In the past decade, I have been hired by many companies where my responsibilities has been to fix and/or improve a software package built by an internal development team.
Software that was build by junior developers lead by business people.
Let me be clear I am not putting blame on anyone, I know a great many business people that are highly competent in their field and I highly respect them but in all honesty business people do not understand software development management and it’s subtleties.
A new project is though of, it look like a promising endeavor, in fact it has the potential to either save the company millions of Rand/Dollar or make a good profit. Before the project can become a reality though a “quick” proof-of-concept or prototype needs to be created.
The company specializes in freight and has no development skills, due to the sensitive nature of the project the company wants to keep it in-house, outsourcing is not an option. Budget is restrained because this is supposed to be a proof of concept.
The company hires a few junior developers fresh out of university to save money, it is only a POC after all.
The business is one or two years down the line and the software package has proven it’s worth but has become impossible to maintain, the junior developers have left for greener pastures because the pressure put on them was enormous and often unrealistic or the junior developers are completely burned out and unable to fix anything. The business owners are furious because the project is 6 months late and the software is not stable. Does this sound like gloom and doom? Is the software project at an end?
The potential losses at a staggering R 3 500 000 ($ 233 000)
A very hard pill to swallow for any company.
At this time, most companies call on either a senior developer or software architect to resolve the problem.
After a few months of hard work and permanent over time, the senior developer or architect breaks the news to business, the software needs to be rewritten from the ground up and business either panics or tells the senior that they do not know what they are talking about, more often than not business goes into in denial which exacerbate the issue exponentially.
By the time that 18 months have elapsed the problem is often so deep and complex that the most seasoned developer or architect I know battles to resolve the issues without re-architecting and re-writing from scratch whilst the rest of the team is stabilizing the current system to achieve business continuity. By the end of the first year, the losses are evident and climbing fast we are at a project total cost exiting 7 million rand and undoable damage to reputation.
Junior developers are often easy swayed and forced into situations they cannot handle, even if this is unwillingly carried out by the manager. They also do not have the experience to understand that best practices, methodologies, architecture, documentation and planning will work in their favor in the long term. Juniors tend to jump in the work head first unconcerned about the consequences and that is perfectly fine when there is an experienced voice of reason, which is not the case in our scenario.
Although the intent from business is a good one hiring many juniors thinking that they will be more productive and cheaper than a senior, this is hardly the case.
In our scenario, which is more common then we would like to admit, we are now 18 months later, R 5 000 000 spent, endless reputation damage, 6 months late, with staff issues and a product that barely works that is extremely difficult to maintain or extend.
Business often goes the live with it way it is and decide to do the re-write years later when the company’s development maturity has reached a point where the value is evident. Often, the company has lost millions in the process.
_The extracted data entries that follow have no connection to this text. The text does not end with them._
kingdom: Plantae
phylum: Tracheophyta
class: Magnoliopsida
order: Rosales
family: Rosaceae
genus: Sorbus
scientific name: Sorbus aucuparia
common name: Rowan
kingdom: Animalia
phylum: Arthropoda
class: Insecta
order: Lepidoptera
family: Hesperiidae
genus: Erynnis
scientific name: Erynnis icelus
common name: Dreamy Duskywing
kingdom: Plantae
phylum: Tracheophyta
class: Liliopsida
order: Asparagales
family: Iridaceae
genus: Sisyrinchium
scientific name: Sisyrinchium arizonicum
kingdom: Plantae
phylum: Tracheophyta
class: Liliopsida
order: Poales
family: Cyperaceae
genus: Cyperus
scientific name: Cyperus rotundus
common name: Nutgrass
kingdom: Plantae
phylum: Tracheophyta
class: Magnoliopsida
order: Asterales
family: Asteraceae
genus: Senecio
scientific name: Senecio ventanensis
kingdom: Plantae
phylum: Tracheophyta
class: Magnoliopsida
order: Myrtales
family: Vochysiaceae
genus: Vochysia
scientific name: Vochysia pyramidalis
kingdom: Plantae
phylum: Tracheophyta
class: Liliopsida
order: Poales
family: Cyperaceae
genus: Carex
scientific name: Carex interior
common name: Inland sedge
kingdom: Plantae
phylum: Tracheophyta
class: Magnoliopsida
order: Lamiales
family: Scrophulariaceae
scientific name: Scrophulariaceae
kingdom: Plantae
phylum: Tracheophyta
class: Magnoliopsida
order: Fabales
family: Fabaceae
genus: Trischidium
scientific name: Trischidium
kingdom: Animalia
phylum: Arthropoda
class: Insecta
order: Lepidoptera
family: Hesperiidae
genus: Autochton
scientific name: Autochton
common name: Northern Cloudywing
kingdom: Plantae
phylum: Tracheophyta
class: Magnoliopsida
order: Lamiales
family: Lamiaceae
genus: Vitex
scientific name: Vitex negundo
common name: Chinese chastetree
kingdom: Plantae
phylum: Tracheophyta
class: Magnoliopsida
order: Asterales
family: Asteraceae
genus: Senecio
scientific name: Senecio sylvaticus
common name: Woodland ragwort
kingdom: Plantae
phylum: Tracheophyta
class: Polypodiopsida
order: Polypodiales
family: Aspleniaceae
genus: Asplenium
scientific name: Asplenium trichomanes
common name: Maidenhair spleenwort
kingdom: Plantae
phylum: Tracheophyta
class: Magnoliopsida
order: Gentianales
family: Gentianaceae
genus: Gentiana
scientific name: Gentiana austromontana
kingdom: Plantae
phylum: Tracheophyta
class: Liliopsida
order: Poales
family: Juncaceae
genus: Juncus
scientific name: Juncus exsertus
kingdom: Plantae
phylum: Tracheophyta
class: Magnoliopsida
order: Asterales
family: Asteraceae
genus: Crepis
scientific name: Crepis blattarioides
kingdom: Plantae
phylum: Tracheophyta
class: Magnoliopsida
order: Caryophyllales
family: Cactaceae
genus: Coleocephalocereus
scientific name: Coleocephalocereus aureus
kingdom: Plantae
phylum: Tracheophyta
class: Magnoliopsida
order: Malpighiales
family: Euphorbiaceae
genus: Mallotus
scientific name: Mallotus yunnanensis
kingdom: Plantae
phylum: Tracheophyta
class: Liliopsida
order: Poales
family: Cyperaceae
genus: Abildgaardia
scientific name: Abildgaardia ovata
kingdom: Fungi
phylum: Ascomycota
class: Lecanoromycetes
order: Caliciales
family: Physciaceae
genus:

Hiring junior developers in a situation like this is not a bad idea, it is important to understand the value of having a strong senior developer or better yet a software architect in the mix. The senior/architect will bring the maturity into the team immediately, they will bring the best practices, methodologies, architecture principals, standards, documentation principals, planning and general wisdom that startup projects sorely need. They may seem like an expense but if you look at it closely they become assets and savings.
A 1 year medium project based on the same requirements as the scenario will cost you 2,5 / 3 million rand in the first year, an additional 3,5 million in the second year with no damage to reputation. Total cost 6,5 million rand, we still have the original team and the product is going from strength to strength.
Obviously, this is not always true, there are exceptions but I would wager that it would be true in most cases.
My last 10 years have been spent in this scenario and I was told more than once, “You should have started 2 years ago” and I agree, never underestimate the value of a senior or architect.